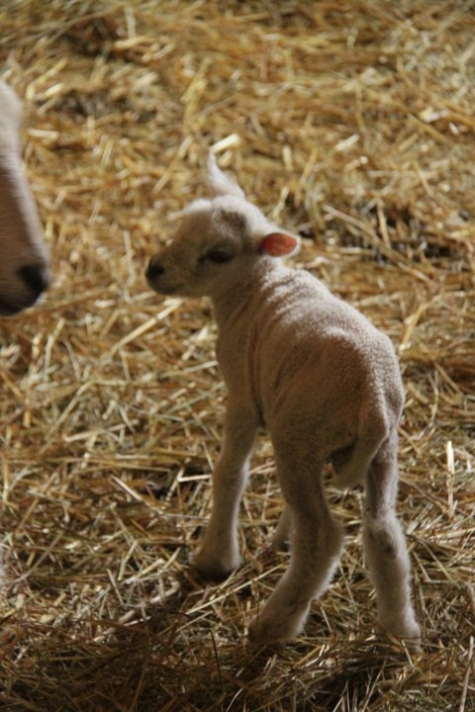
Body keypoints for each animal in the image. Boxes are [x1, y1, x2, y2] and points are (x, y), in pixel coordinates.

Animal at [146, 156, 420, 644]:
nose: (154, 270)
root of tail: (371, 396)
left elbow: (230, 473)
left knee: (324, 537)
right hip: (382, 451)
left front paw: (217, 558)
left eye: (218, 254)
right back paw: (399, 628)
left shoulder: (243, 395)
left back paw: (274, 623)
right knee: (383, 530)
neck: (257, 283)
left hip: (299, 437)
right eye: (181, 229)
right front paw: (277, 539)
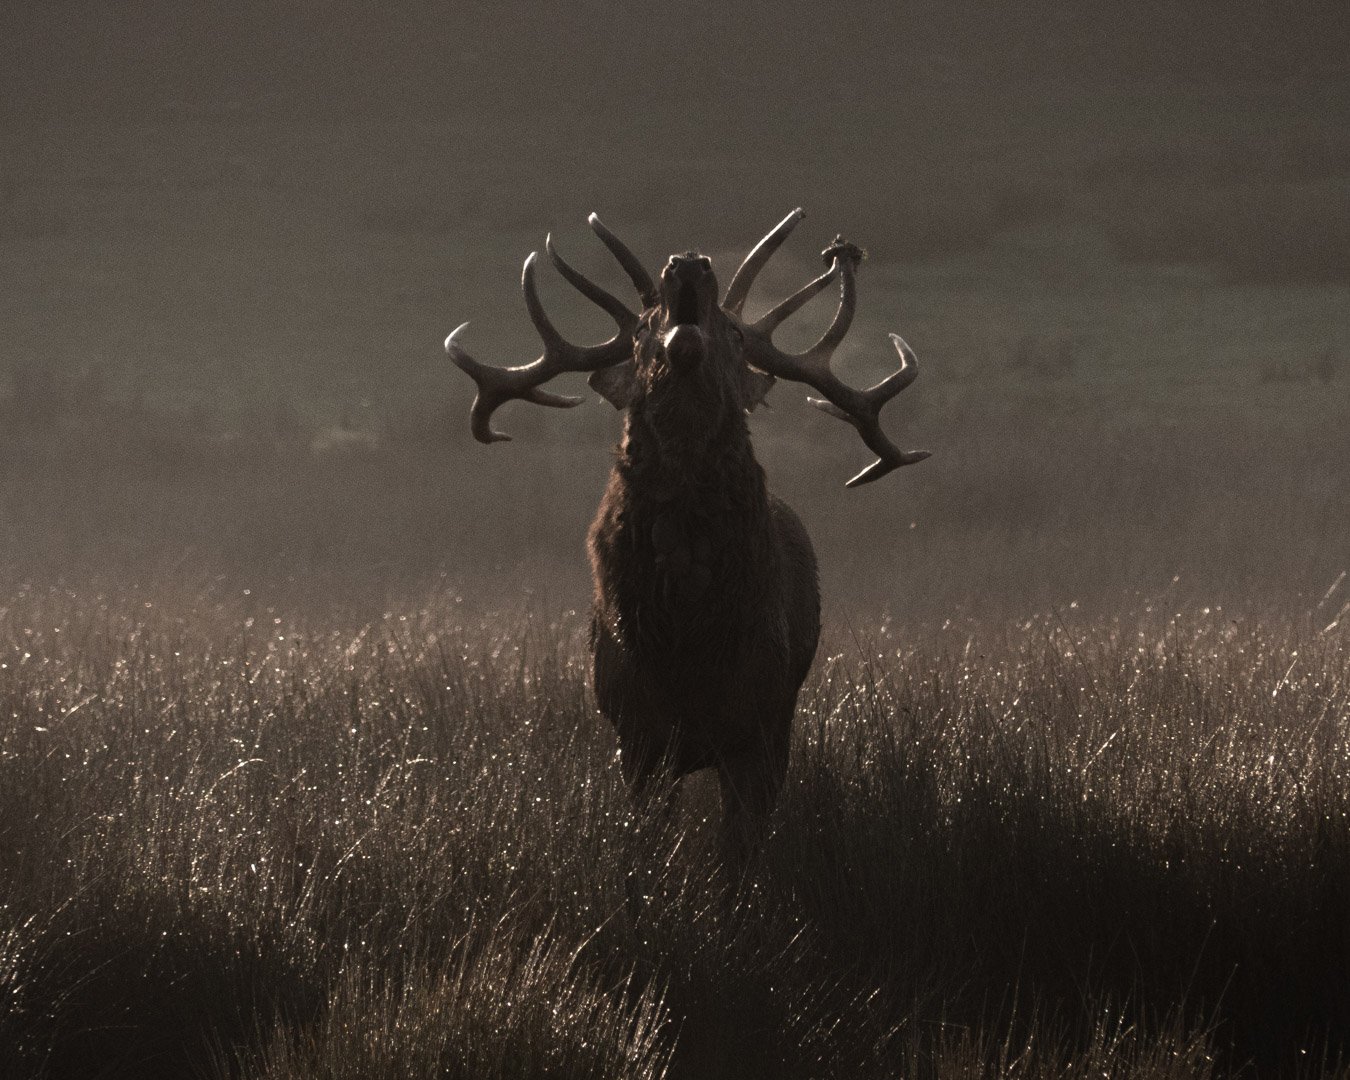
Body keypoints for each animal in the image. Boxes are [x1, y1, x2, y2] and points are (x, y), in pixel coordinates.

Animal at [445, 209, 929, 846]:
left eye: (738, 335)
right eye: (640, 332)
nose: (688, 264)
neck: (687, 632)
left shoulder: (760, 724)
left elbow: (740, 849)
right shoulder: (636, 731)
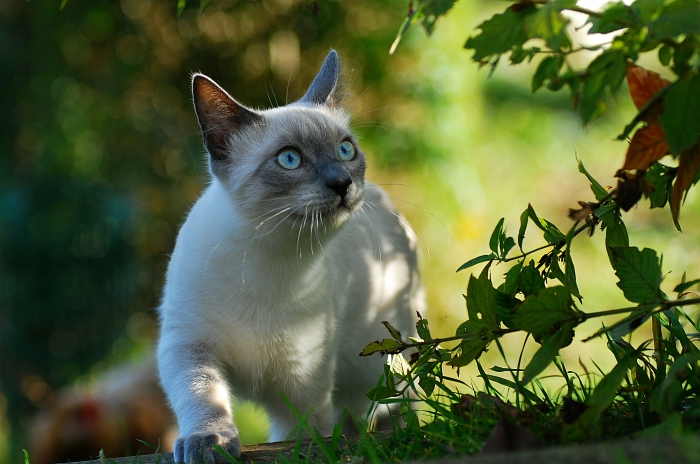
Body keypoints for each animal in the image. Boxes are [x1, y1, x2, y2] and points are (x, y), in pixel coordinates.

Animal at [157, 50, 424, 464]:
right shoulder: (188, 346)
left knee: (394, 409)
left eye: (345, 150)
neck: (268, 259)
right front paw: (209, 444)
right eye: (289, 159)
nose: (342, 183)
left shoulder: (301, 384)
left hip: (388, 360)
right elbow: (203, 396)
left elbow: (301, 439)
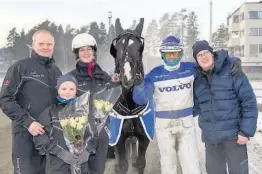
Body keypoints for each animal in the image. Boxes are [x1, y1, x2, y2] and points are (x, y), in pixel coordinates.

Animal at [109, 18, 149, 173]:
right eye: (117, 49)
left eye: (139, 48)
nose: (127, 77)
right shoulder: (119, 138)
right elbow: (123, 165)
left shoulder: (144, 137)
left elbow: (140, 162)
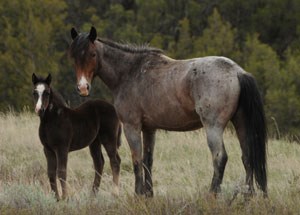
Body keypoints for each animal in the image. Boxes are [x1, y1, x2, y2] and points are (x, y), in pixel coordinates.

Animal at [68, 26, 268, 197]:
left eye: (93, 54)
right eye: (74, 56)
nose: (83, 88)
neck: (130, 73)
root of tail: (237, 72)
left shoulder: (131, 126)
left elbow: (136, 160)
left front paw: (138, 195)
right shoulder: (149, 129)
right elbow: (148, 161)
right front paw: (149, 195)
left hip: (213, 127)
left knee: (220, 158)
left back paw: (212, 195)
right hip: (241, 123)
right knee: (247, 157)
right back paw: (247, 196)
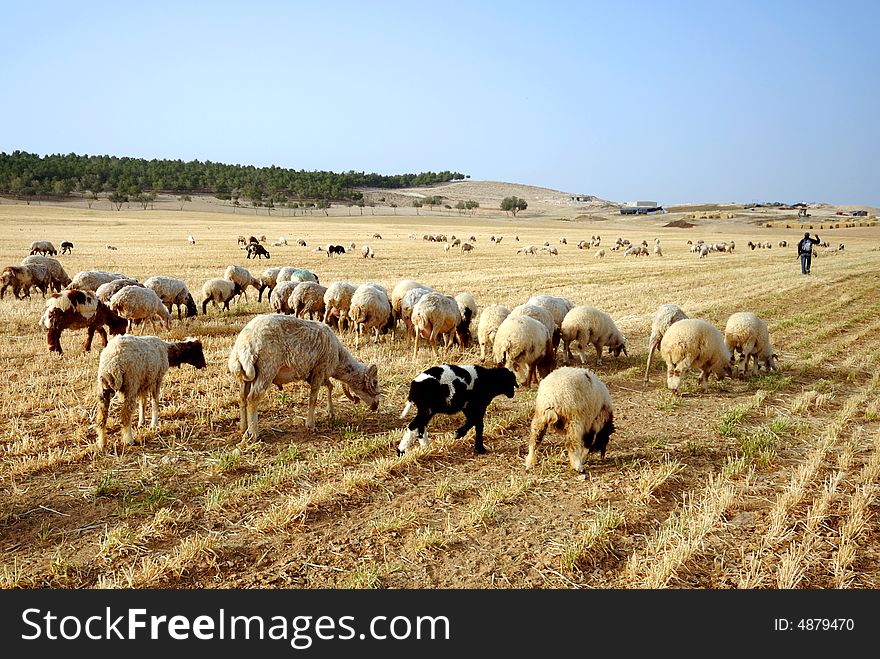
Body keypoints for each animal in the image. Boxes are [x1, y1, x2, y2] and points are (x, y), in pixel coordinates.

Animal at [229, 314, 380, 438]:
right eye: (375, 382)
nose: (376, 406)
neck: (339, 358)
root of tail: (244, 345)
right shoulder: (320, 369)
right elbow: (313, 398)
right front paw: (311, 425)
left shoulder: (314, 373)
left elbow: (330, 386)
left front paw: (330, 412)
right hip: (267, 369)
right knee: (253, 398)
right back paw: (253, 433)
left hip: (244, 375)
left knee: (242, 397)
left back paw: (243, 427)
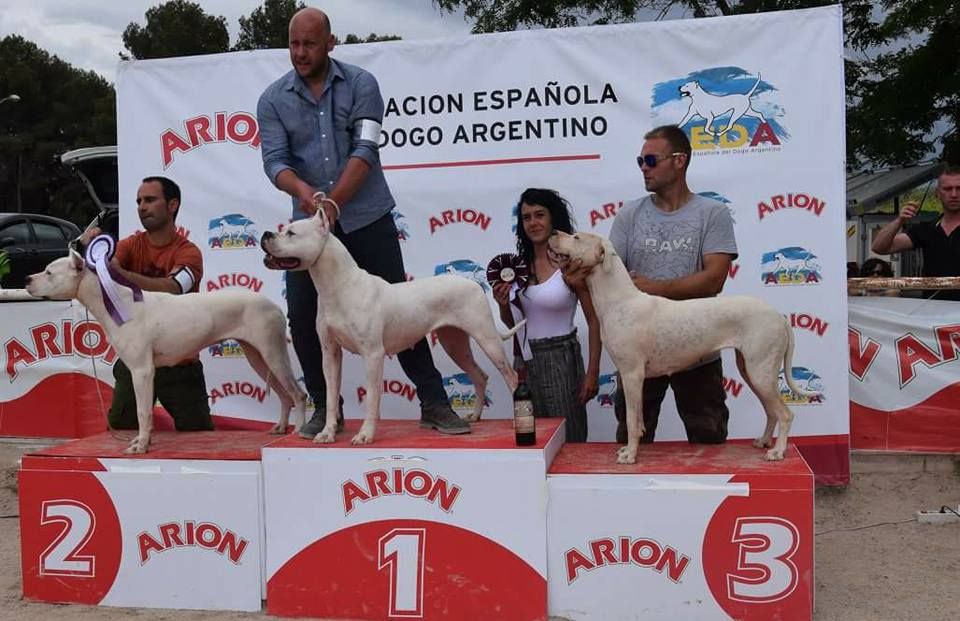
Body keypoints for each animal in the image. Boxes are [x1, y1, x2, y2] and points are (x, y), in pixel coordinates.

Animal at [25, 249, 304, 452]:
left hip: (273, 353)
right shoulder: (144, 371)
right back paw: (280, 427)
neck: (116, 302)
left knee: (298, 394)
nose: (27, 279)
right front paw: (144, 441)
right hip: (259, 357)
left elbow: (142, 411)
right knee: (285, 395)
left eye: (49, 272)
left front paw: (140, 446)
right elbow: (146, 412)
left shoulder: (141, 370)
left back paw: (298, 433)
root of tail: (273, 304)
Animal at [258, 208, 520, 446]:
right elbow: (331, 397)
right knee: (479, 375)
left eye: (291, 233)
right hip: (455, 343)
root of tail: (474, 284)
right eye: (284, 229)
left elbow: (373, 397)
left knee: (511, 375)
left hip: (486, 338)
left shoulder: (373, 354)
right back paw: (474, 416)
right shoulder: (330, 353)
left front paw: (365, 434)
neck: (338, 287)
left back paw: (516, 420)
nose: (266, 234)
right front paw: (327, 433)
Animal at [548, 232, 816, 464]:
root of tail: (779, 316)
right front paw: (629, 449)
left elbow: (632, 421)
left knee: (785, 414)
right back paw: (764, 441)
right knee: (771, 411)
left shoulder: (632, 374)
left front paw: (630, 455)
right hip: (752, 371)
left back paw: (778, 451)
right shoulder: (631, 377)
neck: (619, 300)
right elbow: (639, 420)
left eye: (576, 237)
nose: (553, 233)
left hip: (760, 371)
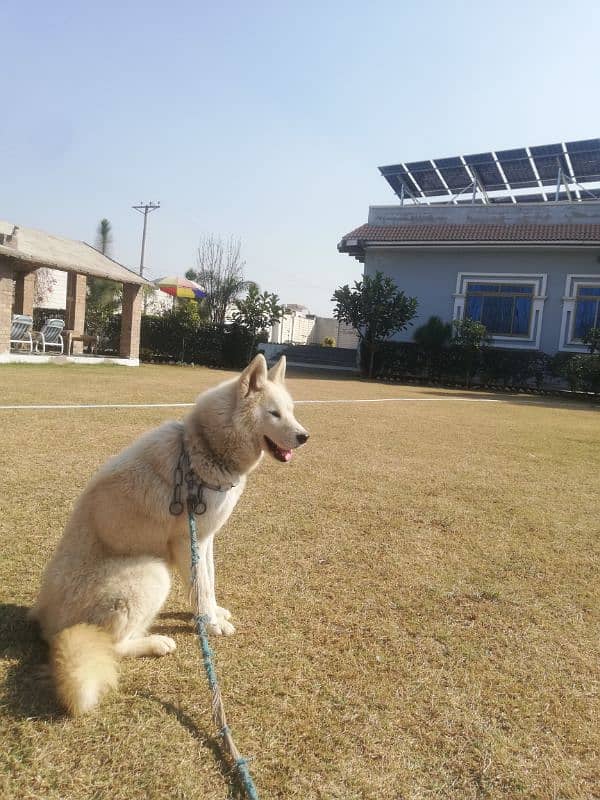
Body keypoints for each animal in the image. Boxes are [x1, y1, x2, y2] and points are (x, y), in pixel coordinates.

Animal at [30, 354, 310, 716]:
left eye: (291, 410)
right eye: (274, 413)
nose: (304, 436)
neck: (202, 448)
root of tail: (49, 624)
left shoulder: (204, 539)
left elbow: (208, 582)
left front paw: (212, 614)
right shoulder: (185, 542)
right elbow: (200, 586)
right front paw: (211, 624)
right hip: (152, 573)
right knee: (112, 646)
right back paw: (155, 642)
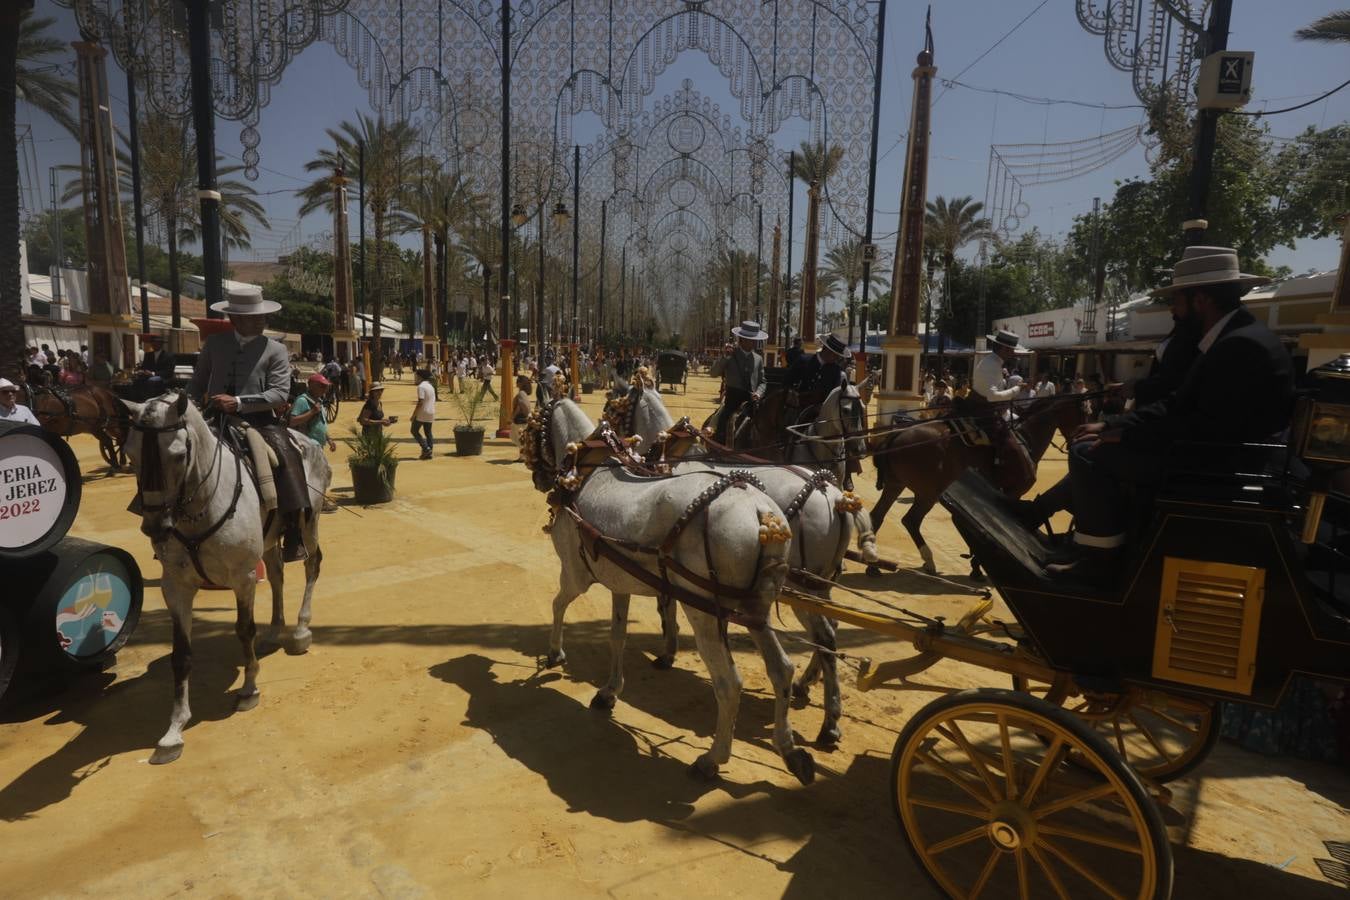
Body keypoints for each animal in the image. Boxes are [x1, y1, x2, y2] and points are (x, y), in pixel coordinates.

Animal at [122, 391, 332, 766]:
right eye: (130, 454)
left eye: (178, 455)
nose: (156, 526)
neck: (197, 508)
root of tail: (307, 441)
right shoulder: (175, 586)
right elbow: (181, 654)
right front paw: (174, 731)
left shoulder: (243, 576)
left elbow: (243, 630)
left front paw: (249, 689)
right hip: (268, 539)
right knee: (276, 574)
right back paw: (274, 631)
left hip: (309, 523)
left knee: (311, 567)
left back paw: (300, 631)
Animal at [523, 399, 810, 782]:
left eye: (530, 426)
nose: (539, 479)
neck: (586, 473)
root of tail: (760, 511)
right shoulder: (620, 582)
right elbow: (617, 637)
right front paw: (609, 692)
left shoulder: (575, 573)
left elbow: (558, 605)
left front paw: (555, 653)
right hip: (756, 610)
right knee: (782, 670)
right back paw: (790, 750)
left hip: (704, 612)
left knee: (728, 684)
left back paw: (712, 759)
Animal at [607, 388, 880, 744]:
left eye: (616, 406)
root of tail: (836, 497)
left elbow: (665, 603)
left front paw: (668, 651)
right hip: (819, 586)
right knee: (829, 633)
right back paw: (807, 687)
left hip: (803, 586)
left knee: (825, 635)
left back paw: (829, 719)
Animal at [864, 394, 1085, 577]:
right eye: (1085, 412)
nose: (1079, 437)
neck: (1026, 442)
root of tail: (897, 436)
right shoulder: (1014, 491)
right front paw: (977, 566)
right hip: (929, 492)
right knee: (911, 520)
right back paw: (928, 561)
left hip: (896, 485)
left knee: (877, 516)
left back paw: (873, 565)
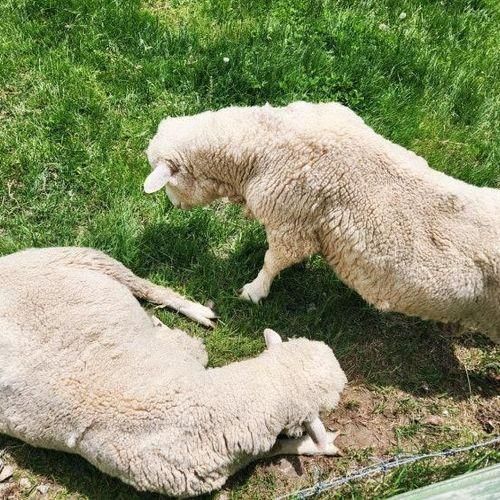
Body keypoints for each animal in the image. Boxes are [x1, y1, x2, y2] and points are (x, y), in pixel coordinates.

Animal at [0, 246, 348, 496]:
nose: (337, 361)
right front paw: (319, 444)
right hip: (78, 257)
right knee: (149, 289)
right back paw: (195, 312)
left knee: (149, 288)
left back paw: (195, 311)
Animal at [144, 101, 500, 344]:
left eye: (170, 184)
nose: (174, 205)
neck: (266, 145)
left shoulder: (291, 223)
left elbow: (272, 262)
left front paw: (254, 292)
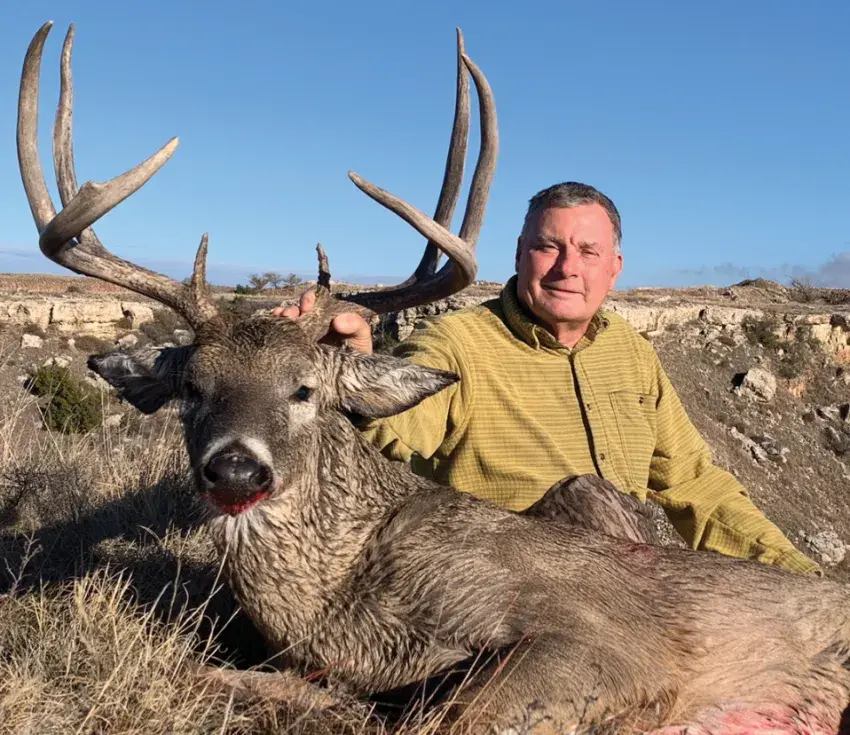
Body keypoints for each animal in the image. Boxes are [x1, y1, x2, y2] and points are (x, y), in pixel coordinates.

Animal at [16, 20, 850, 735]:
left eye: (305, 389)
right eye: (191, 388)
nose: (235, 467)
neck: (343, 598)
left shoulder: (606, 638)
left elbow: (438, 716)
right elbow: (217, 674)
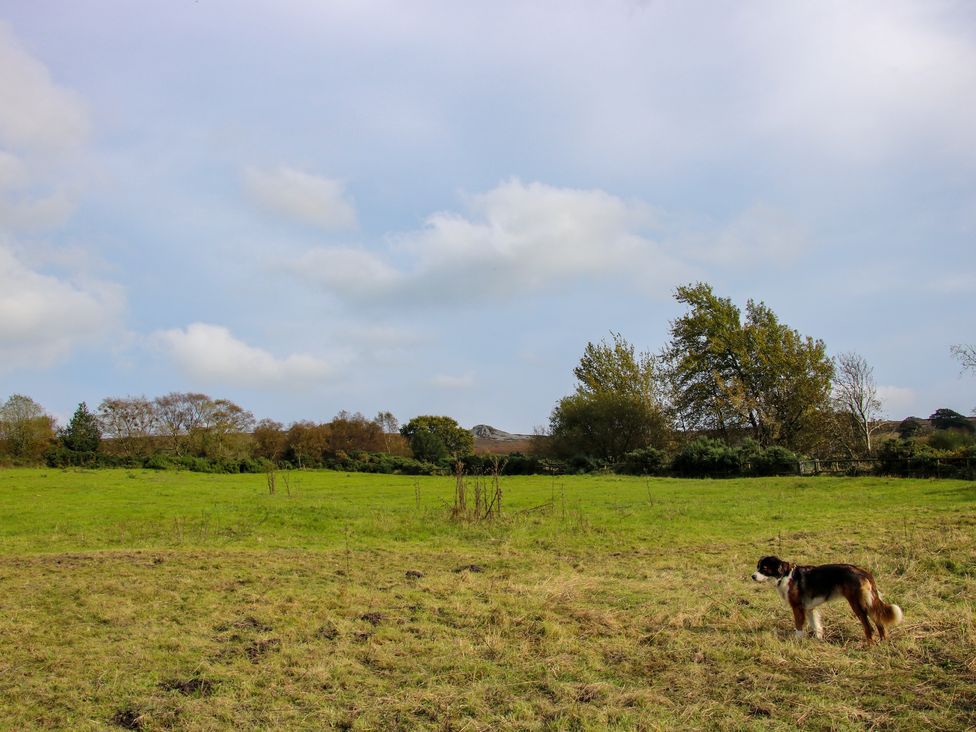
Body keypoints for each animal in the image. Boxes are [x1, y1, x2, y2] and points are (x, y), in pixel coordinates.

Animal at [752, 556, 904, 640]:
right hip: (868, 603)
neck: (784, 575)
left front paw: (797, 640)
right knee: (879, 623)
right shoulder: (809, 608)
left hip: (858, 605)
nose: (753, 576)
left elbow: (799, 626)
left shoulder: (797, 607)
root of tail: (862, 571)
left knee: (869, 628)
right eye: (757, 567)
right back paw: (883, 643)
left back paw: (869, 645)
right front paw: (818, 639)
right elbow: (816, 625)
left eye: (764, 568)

========================================================================

• WORK TO BE COMPLETED
Scan the material above. Copy each line that holds the word "tail".

• OUTPUT OF THE EXERCISE
root of tail: (371, 396)
root of tail: (237, 72)
root of tail: (244, 345)
root of tail: (273, 304)
root of tail: (474, 284)
root of tail: (779, 316)
root of tail: (49, 624)
root of tail: (307, 441)
root of tail: (760, 511)
root of tail: (836, 497)
root of tail: (897, 436)
root of tail: (862, 571)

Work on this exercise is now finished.